For Gypsy spokesperson Blanka Kozma, who leads a nongovernmental organisation called Roma Women in Public Life, such concern over preserving 'the nation' conceals attempts to contain non-white populations. "Any tightening of the abortion regulations can b e seen as an endeavour to boost the childbirth of Hungarian mothers and, thus, to close the gap between the birth rates of Europeans and Gypsies," she says.

Hungary's Constitutional Court ruled the current abortion law unconstitutional in November 1998, after being moved by the head of an anti-abortion group called Pacem In Utero, who wanted the scope of the law to be narrowed.

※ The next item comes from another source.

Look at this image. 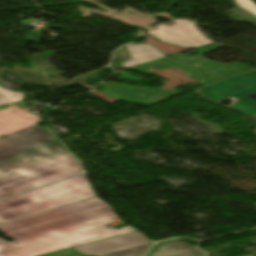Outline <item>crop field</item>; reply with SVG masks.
<instances>
[{"label":"crop field","instance_id":"1","mask_svg":"<svg viewBox=\"0 0 256 256\" xmlns=\"http://www.w3.org/2000/svg\"><path fill=\"white\" fill-rule=\"evenodd\" d=\"M116 218L111 208L95 197L5 223L0 231L14 242L0 239V256H37L135 231L130 226L107 228ZM16 242L19 244L13 245Z\"/></svg>","mask_w":256,"mask_h":256},{"label":"crop field","instance_id":"2","mask_svg":"<svg viewBox=\"0 0 256 256\" xmlns=\"http://www.w3.org/2000/svg\"><path fill=\"white\" fill-rule=\"evenodd\" d=\"M81 175L0 202V224L95 197Z\"/></svg>","mask_w":256,"mask_h":256},{"label":"crop field","instance_id":"3","mask_svg":"<svg viewBox=\"0 0 256 256\" xmlns=\"http://www.w3.org/2000/svg\"><path fill=\"white\" fill-rule=\"evenodd\" d=\"M68 154L0 177V200L82 173Z\"/></svg>","mask_w":256,"mask_h":256},{"label":"crop field","instance_id":"4","mask_svg":"<svg viewBox=\"0 0 256 256\" xmlns=\"http://www.w3.org/2000/svg\"><path fill=\"white\" fill-rule=\"evenodd\" d=\"M220 46L222 45H219L217 43L208 44L205 46L194 48L195 50L199 51V56L185 57L183 55L177 54L171 57H164L161 59L150 61L143 65L130 68L129 70L141 72L146 75L152 76L153 74L148 69L157 68L163 70L165 68H177L185 71L189 76L193 77L197 82L204 86L212 82L221 80L232 74L238 73L240 71L250 69L240 63L224 65L220 62L208 61L200 57L201 54L218 48ZM162 61H165L167 63L164 64L162 63ZM227 72H229V74H227Z\"/></svg>","mask_w":256,"mask_h":256},{"label":"crop field","instance_id":"5","mask_svg":"<svg viewBox=\"0 0 256 256\" xmlns=\"http://www.w3.org/2000/svg\"><path fill=\"white\" fill-rule=\"evenodd\" d=\"M172 21L176 24L172 26L161 24L156 27L158 29L148 33L157 37L161 42L185 48H194L213 42L196 28L195 23L184 19Z\"/></svg>","mask_w":256,"mask_h":256},{"label":"crop field","instance_id":"6","mask_svg":"<svg viewBox=\"0 0 256 256\" xmlns=\"http://www.w3.org/2000/svg\"><path fill=\"white\" fill-rule=\"evenodd\" d=\"M102 86L106 87L102 91L114 99L146 105L155 104L181 93L176 90L133 87L111 82Z\"/></svg>","mask_w":256,"mask_h":256},{"label":"crop field","instance_id":"7","mask_svg":"<svg viewBox=\"0 0 256 256\" xmlns=\"http://www.w3.org/2000/svg\"><path fill=\"white\" fill-rule=\"evenodd\" d=\"M53 141V138L38 127H29L0 139V160Z\"/></svg>","mask_w":256,"mask_h":256},{"label":"crop field","instance_id":"8","mask_svg":"<svg viewBox=\"0 0 256 256\" xmlns=\"http://www.w3.org/2000/svg\"><path fill=\"white\" fill-rule=\"evenodd\" d=\"M68 152L59 142L53 141L0 162V176Z\"/></svg>","mask_w":256,"mask_h":256},{"label":"crop field","instance_id":"9","mask_svg":"<svg viewBox=\"0 0 256 256\" xmlns=\"http://www.w3.org/2000/svg\"><path fill=\"white\" fill-rule=\"evenodd\" d=\"M150 242L151 241L145 239L136 231L128 234L115 236L102 241L78 246L73 249L85 255L98 256Z\"/></svg>","mask_w":256,"mask_h":256},{"label":"crop field","instance_id":"10","mask_svg":"<svg viewBox=\"0 0 256 256\" xmlns=\"http://www.w3.org/2000/svg\"><path fill=\"white\" fill-rule=\"evenodd\" d=\"M39 116L15 106L0 110V135L10 134L28 126L36 125Z\"/></svg>","mask_w":256,"mask_h":256},{"label":"crop field","instance_id":"11","mask_svg":"<svg viewBox=\"0 0 256 256\" xmlns=\"http://www.w3.org/2000/svg\"><path fill=\"white\" fill-rule=\"evenodd\" d=\"M85 1H89V2H92L96 5H98L99 7L109 11L108 13H105V12H101V11H97V10H94V9H90V8H86V7H83V6H78L79 10H80V13H81V16L82 17H90L93 13H96V14H99V15H103L105 17H107L108 15L116 12V10H112L108 7H105L101 4H98L92 0H85ZM90 11H93L91 14L89 13ZM124 12L121 13V12H118L117 14L109 17L113 20H119L121 21L122 23L126 24V25H130V26H134V27H138V28H141L147 24H150L153 21V19L150 17V16H145L144 14L138 12V11H135L131 8H126L123 10ZM82 12H84V14H82ZM128 12H131V13H134V15H131L129 14Z\"/></svg>","mask_w":256,"mask_h":256},{"label":"crop field","instance_id":"12","mask_svg":"<svg viewBox=\"0 0 256 256\" xmlns=\"http://www.w3.org/2000/svg\"><path fill=\"white\" fill-rule=\"evenodd\" d=\"M201 253L198 248L174 239L155 244L146 256H199Z\"/></svg>","mask_w":256,"mask_h":256},{"label":"crop field","instance_id":"13","mask_svg":"<svg viewBox=\"0 0 256 256\" xmlns=\"http://www.w3.org/2000/svg\"><path fill=\"white\" fill-rule=\"evenodd\" d=\"M126 47L132 58L131 60L123 63L125 68L137 66L147 61L165 56L159 50L148 44L128 45Z\"/></svg>","mask_w":256,"mask_h":256},{"label":"crop field","instance_id":"14","mask_svg":"<svg viewBox=\"0 0 256 256\" xmlns=\"http://www.w3.org/2000/svg\"><path fill=\"white\" fill-rule=\"evenodd\" d=\"M24 94L14 93L0 88V106H4L23 99Z\"/></svg>","mask_w":256,"mask_h":256},{"label":"crop field","instance_id":"15","mask_svg":"<svg viewBox=\"0 0 256 256\" xmlns=\"http://www.w3.org/2000/svg\"><path fill=\"white\" fill-rule=\"evenodd\" d=\"M151 244L152 243L134 247V248H130V249H126V250H122V251H118V252H114V253H110V254H106V255H102V256H141L143 254V252Z\"/></svg>","mask_w":256,"mask_h":256},{"label":"crop field","instance_id":"16","mask_svg":"<svg viewBox=\"0 0 256 256\" xmlns=\"http://www.w3.org/2000/svg\"><path fill=\"white\" fill-rule=\"evenodd\" d=\"M238 7L247 10L256 16V5L251 0H235Z\"/></svg>","mask_w":256,"mask_h":256},{"label":"crop field","instance_id":"17","mask_svg":"<svg viewBox=\"0 0 256 256\" xmlns=\"http://www.w3.org/2000/svg\"><path fill=\"white\" fill-rule=\"evenodd\" d=\"M45 256H83V255L77 254L73 250L69 249V250H65V251H61V252H57V253H53Z\"/></svg>","mask_w":256,"mask_h":256},{"label":"crop field","instance_id":"18","mask_svg":"<svg viewBox=\"0 0 256 256\" xmlns=\"http://www.w3.org/2000/svg\"><path fill=\"white\" fill-rule=\"evenodd\" d=\"M153 15H155V16L161 15V16L164 17V18L172 19V17H170V16H169L167 13H165V12H163V13H161V14H153Z\"/></svg>","mask_w":256,"mask_h":256},{"label":"crop field","instance_id":"19","mask_svg":"<svg viewBox=\"0 0 256 256\" xmlns=\"http://www.w3.org/2000/svg\"><path fill=\"white\" fill-rule=\"evenodd\" d=\"M152 29H156V28H154V27H152V26H150V27H147V28H145V30H152Z\"/></svg>","mask_w":256,"mask_h":256}]
</instances>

The decision by the court, which also mandates Parliament to change the law within 18 months, has been strongly criticised by women's groups. "The Court's decision is a threat to women's self-determination and
right to decide," says Judit Fridli, president of The Hungarian Civil Liberties Union. While there may have been no overt pressure from the Church, there may be a clique at work, Fridli says noting that half the court's judges are either lecturers or professors at a Catholic university - the Pazmany Peter Catholic university.

Despite the right-wing clamour, ordinary Hungarians strongly favour women's right to choose safe and legal abortion. Opinion polls last year confirmed that both men and women want to keep the present law intact.

However, other recent surveys suggest that the number of legislators supporting women's choice is decreasing, and no one is predicting Parliament's decision.